== Segment start ==

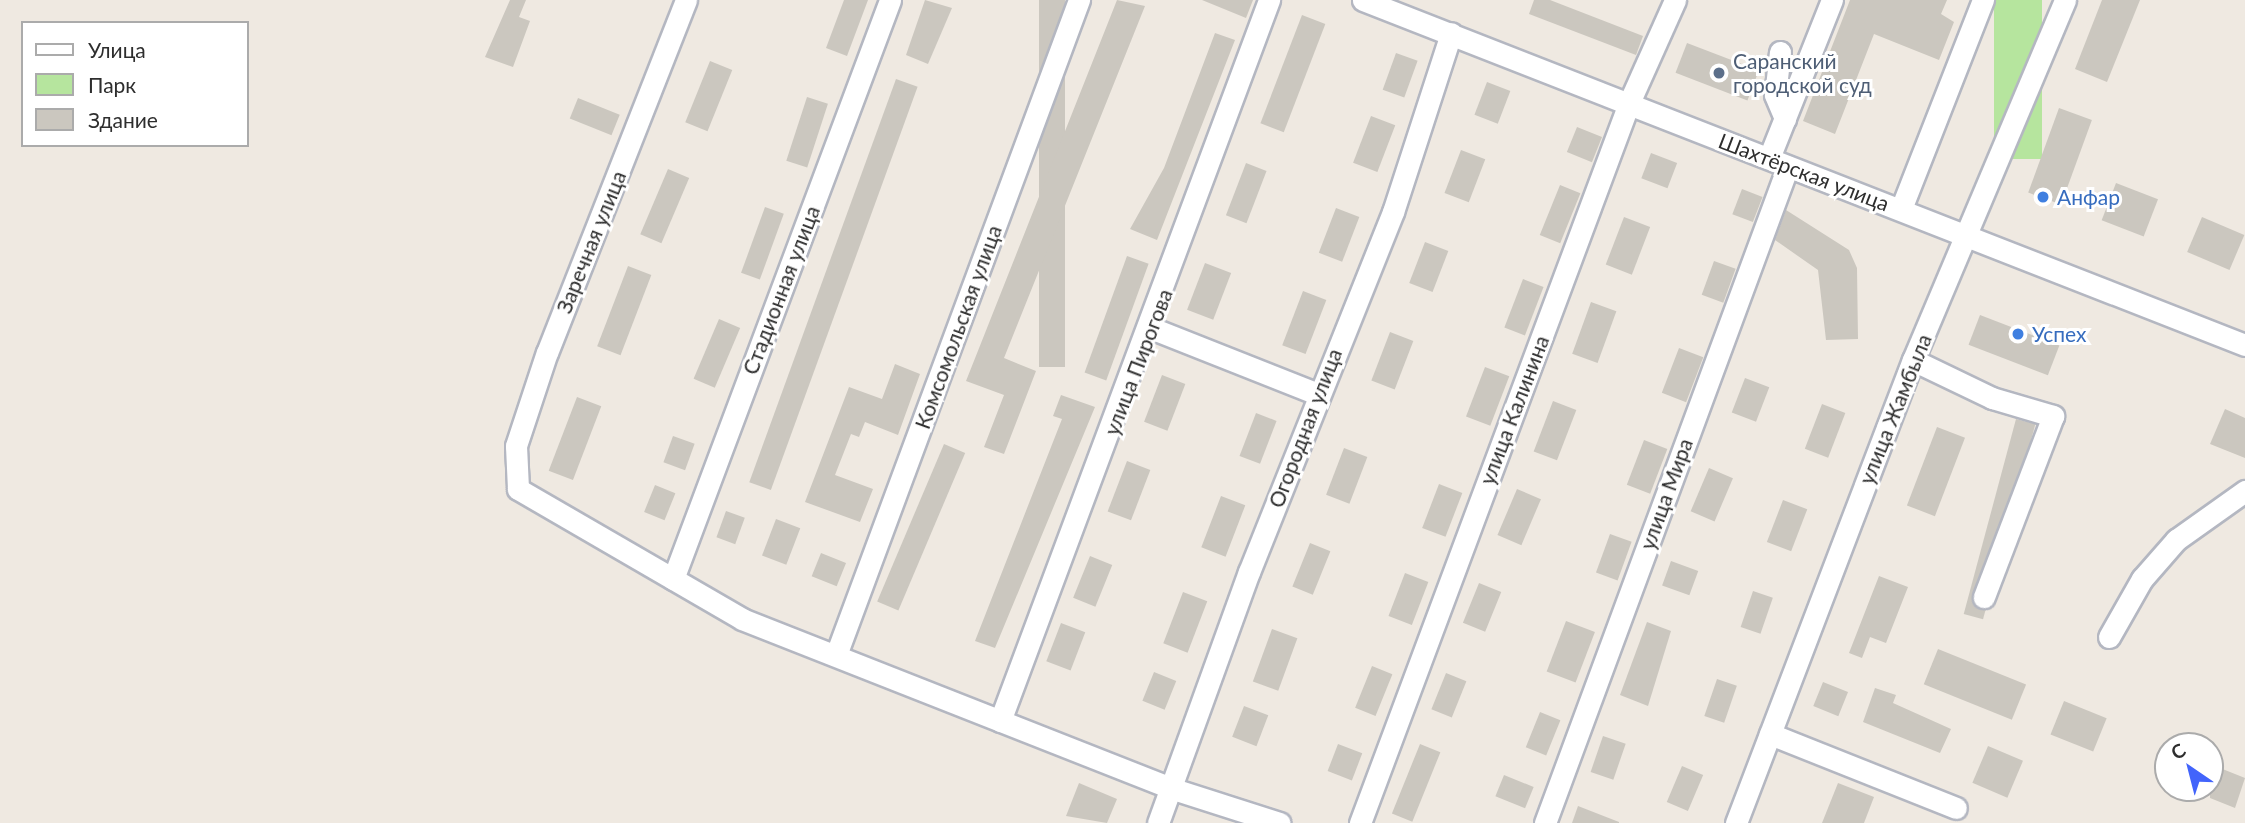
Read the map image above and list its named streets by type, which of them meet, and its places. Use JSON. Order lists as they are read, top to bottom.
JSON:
{
  "streets": {
    "street": [
      "Шахтёрская улица",
      "Заречная улица",
      "Стадионная улица",
      "Комсомольская улица",
      "улица Пирогова",
      "улица Жамбыла",
      "улица Калинина",
      "Огородная улица",
      "улица Мира"
    ]
  },
  "crossings": [
    ["Шахтёрская улица", "улица Жамбыла"],
    ["Шахтёрская улица", "улица Калинина"],
    ["Шахтёрская улица", "Огородная улица"],
    ["Шахтёрская улица", "улица Мира"],
    ["Заречная улица", "Стадионная улица"]
  ],
  "places": ["Саранский городской суд", "Анфар", "Успех"],
  "legend": ["Улица", "Парк", "Здание"],
  "north": "top left"
}
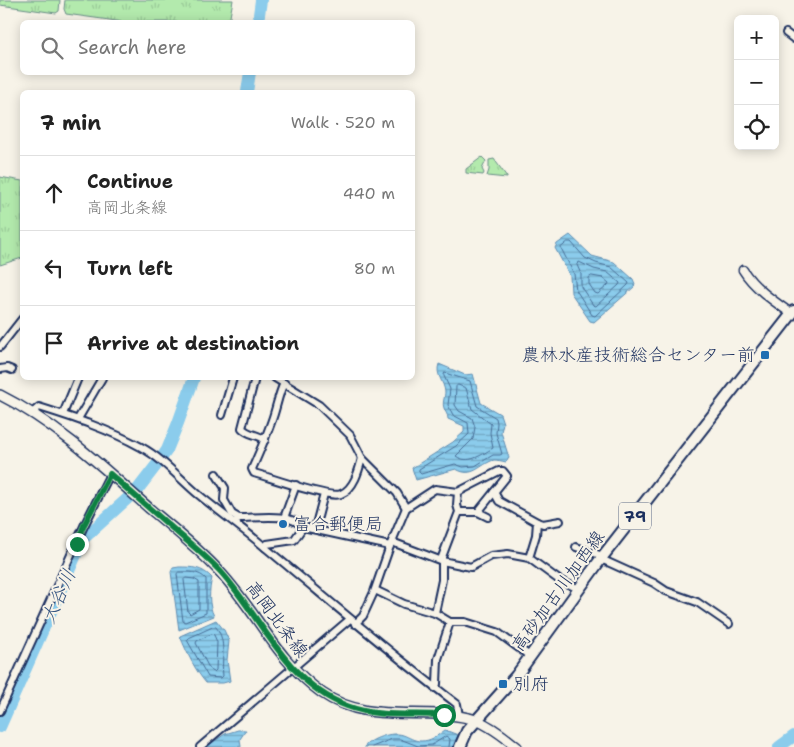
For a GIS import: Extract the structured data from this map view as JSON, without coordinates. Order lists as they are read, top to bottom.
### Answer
{
  "streets": {
    "main road": ["79", "高砂加古川加西線", "高岡北条線"]
  },
  "crossings": [
    ["高砂加古川加西線", "高岡北条線"]
  ],
  "water": ["大谷川"],
  "places": {
    "transit": ["農林水産技術総合センター前", "別府"],
    "other": ["富合郵便局"]
  },
  "page": {
    "map_buttons": ["+", "−"],
    "search": "Search here",
    "heading": ["7 min", "Walk · 520 m"],
    "list": [
      ["Continue", "高岡北条線", "440 m"],
      ["Turn left", "80 m"],
      "Arrive at destination"
    ]
  }
}
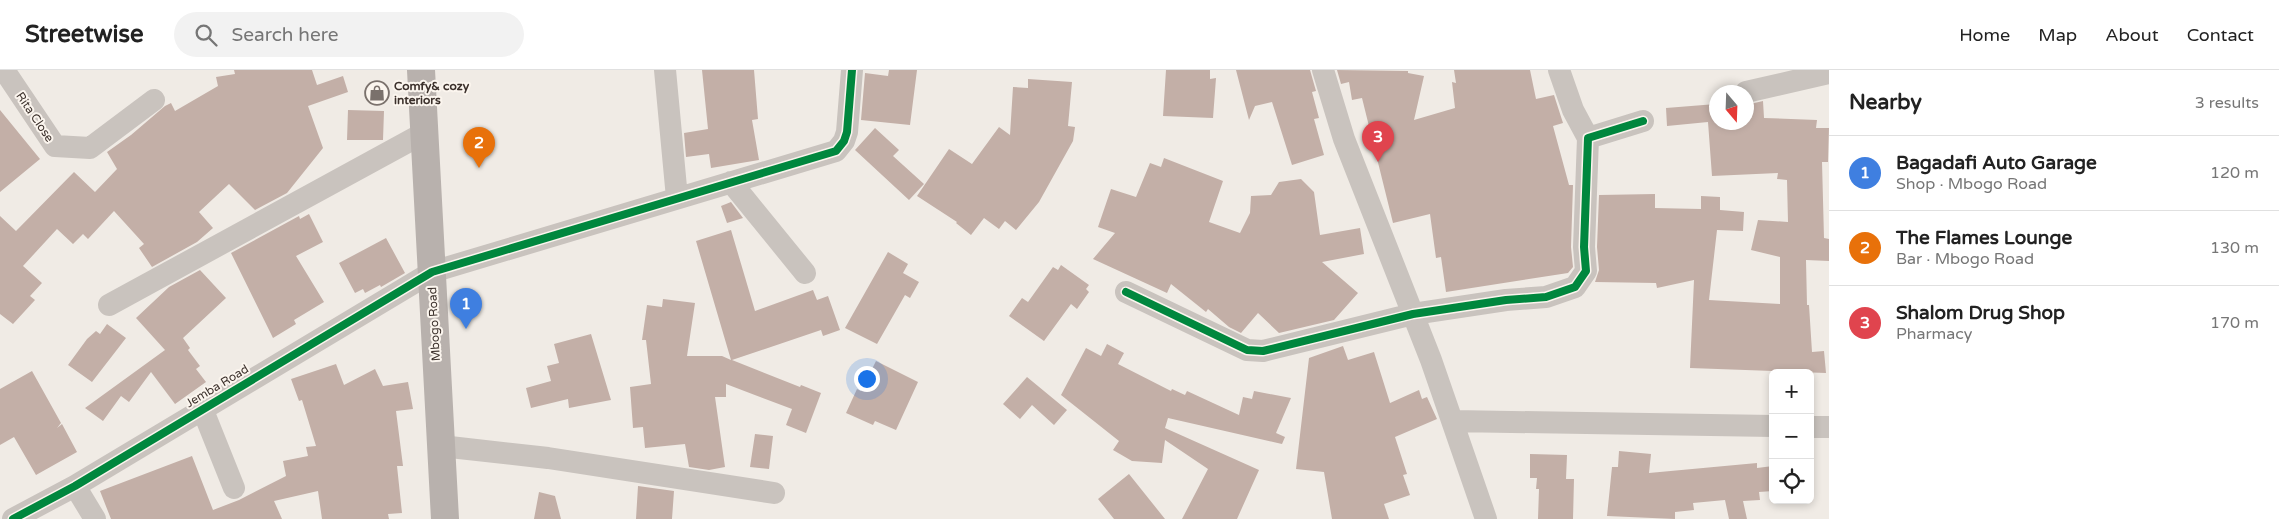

== Segment end ==

• [Your assignment]:
If a line in the records above contains the word "read", copy it.

• [Reply]:
Read the map image above and list its named streets by type, which of them meet, and its places. Use JSON. Order lists as they are read, top to bottom.
For a GIS import: Extract the structured data from this map view as JSON, without coordinates. Order lists as they are read, top to bottom.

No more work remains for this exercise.